== SELECTED EXCERPT

Zimbabwean bishop says blacks can employ whites too

Bishop Nehemiah Mutendi of the Zion Christian Church (ZCC), an indigenous Christian church founded in Zimbabwe nearly 100 years ago, has one message for his followers. It is time to prosper. But he has only one formula -hard work-because “the Lord your God has blessed you in all the work of your hands”.

Though the church, which celebrates 100 years of “true prophecy” this year, is founded on the two pillars of prophecy and evangelism, Bishop Mutendi insists that God cannot bless you if you have nothing.

He cites the example of Jesus Christ who had to ask his disciples what they had to enable him to bless it so that he could feed thousands of people that had gathered to listen to him.

The disciples said they had five loaves and two fish. He blessed them and fed the crowd which turned out to be 5 000 men excluding women and children. After feeding the crowd, leftovers filled twelve baskets.

Bishop Mutendi says even Jesus did not take too kindly to providing free food because in the next miracle he blessed seven loaves of bread and some fish to feel only 4 000 men. There were seven baskets of leftovers.

The number kept on declining until he only sat with his 12 disciples for the last supper.

The ZCC leader is so much against handouts that when he decided to build the first temple for his followers at the church’s administrative headquarters at Mbungo Estates in Masvingo in 2005, he refused any donations. He insisted that his followers had to raise the money to build the church so that they, rather than donors, would be blessed when it was completed.

Though he initially expected to complete construction of the church- one of the biggest in Africa with a seating capacity of 18 000- in one year, it took five years to do so because of the economic hardships that hit the country.

His main reason was that when complete each one who had contributed to the construction would be blessed just like those who had helped Solomon to build the Lord’s temple.

Bishop Mutendi has been consistent and steadfast about his gospel of prosperity.

“We will not stop preaching the gospel of prosperity because this was one of the founding principles of this church,” he told his followers at the church’s holy shrine at Defe, in Gokwe in the Midlands last month.

Defe is the resting place of the church’s founder, Samuel Mutendi, Nehemiah’s farther, who died in 1976 after preaching the gospel for more than 60 years. His followers trek to the holy shrine every year in July to commemorate Samuel Mutendi’s death.

====

TASKS
1. According to the article about Bishop Mutendi, how many people can the temple at Mbungo Estates seat?
2. Transcribe the article about Bishop Mutendi between "Though the church, which" and "the last supper.", inclusive.
3. Carry on writing the article about Bishop Mutendi from its last sentence.

== DATA PROVIDED

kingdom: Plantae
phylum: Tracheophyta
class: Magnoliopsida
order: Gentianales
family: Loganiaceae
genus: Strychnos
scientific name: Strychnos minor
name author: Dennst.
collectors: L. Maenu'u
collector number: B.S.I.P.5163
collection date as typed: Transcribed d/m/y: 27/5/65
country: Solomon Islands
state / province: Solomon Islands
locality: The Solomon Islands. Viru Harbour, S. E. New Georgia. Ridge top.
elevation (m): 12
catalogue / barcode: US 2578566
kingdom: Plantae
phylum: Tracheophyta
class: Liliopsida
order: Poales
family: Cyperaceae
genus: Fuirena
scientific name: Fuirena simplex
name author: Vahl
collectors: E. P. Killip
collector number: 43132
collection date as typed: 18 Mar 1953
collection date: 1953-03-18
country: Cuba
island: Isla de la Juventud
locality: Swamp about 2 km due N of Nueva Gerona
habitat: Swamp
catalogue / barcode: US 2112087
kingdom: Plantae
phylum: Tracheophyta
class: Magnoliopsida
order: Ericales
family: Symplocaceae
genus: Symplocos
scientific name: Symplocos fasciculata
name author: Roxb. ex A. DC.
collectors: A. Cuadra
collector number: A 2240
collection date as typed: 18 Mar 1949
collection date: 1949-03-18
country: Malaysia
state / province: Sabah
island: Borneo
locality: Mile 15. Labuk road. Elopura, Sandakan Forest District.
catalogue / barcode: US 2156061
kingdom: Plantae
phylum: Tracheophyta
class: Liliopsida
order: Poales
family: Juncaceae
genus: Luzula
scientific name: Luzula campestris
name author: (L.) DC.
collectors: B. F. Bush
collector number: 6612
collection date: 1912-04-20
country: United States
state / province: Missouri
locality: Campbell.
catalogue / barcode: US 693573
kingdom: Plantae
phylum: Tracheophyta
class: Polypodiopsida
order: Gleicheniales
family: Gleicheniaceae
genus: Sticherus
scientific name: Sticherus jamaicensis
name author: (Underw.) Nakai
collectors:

====

EXERCISE RESPONSES
1. 18 000

2.
Though the church, which celebrates 100 years of “true prophecy” this year, is founded on the two pillars of prophecy and evangelism, Bishop Mutendi insists that God cannot bless you if you have nothing.

He cites the example of Jesus Christ who had to ask his disciples what they had to enable him to bless it so that he could feed thousands of people that had gathered to listen to him.

The disciples said they had five loaves and two fish. He blessed them and fed the crowd which turned out to be 5 000 men excluding women and children. After feeding the crowd, leftovers filled twelve baskets.

Bishop Mutendi says even Jesus did not take too kindly to providing free food because in the next miracle he blessed seven loaves of bread and some fish to feel only 4 000 men. There were seven baskets of leftovers.

The number kept on declining until he only sat with his 12 disciples for the last supper.

3.
The founding principle is in Isaiah 14 vs 32 which says: “The Lord has founded Zion, and in her the afflicted of his people shall find refuge.”

Bishop Mutendi is quick to add that though Zion was founded as a refuge for the poor this does not mean that they have to remain poor. Jesus said in Luke 4 vs 18 that he came to preach the good news to the poor and to liberate the oppressed.

He insists that it is sometimes necessary to force the poor to extricate themselves from poverty so that they too can become wealthy.

Bishop Mutendi told his followers that it was now time to get rid of the colonial mentality which conditioned blacks to look forward to being employed rather than to becoming employers and creators of wealth.

“It is high time we became masters of our own destiny, that we create jobs ourselves. We do not have anything against whites. No. But what we want now is that when they come to our country they must come to work for us not as our bosses. This is our God-given land. We must utilise it because God blesses what we do with our own hands.”

That sounded like a script from President Robert Mugabe’s Zimbabwe African National Union-Patriotic Front, but Bishop Mutendi shuns politics because it disunites church members. But he insists that it is every Zimbabwean’s right to vote for a party of his or her own choice as long as politics does not filter into church activities.

When the people have made their choice, Bishop Mutendi says, they, or at least his followers, should be subject to the governing authorities because there is no authority except from God and those that exist have been instituted by God.

In a politically volatile country like Zimbabwe, where religious leaders have openly sided with one political party or another even prior to independence, Bishop Mutendi is worried that he might be misunderstood.

He is so worried that way back in 2003 when a prophet from his church urged church elders to shy away from politics because Mugabe was going to outlast his enemies, Bishop Mutendi said this must not be publicised because it might be misunderstood. Politics had divided some church chapters into two factions, one loyal to Mugabe and the other to Movement for Democratic Change leader Morgan Tsvangirai.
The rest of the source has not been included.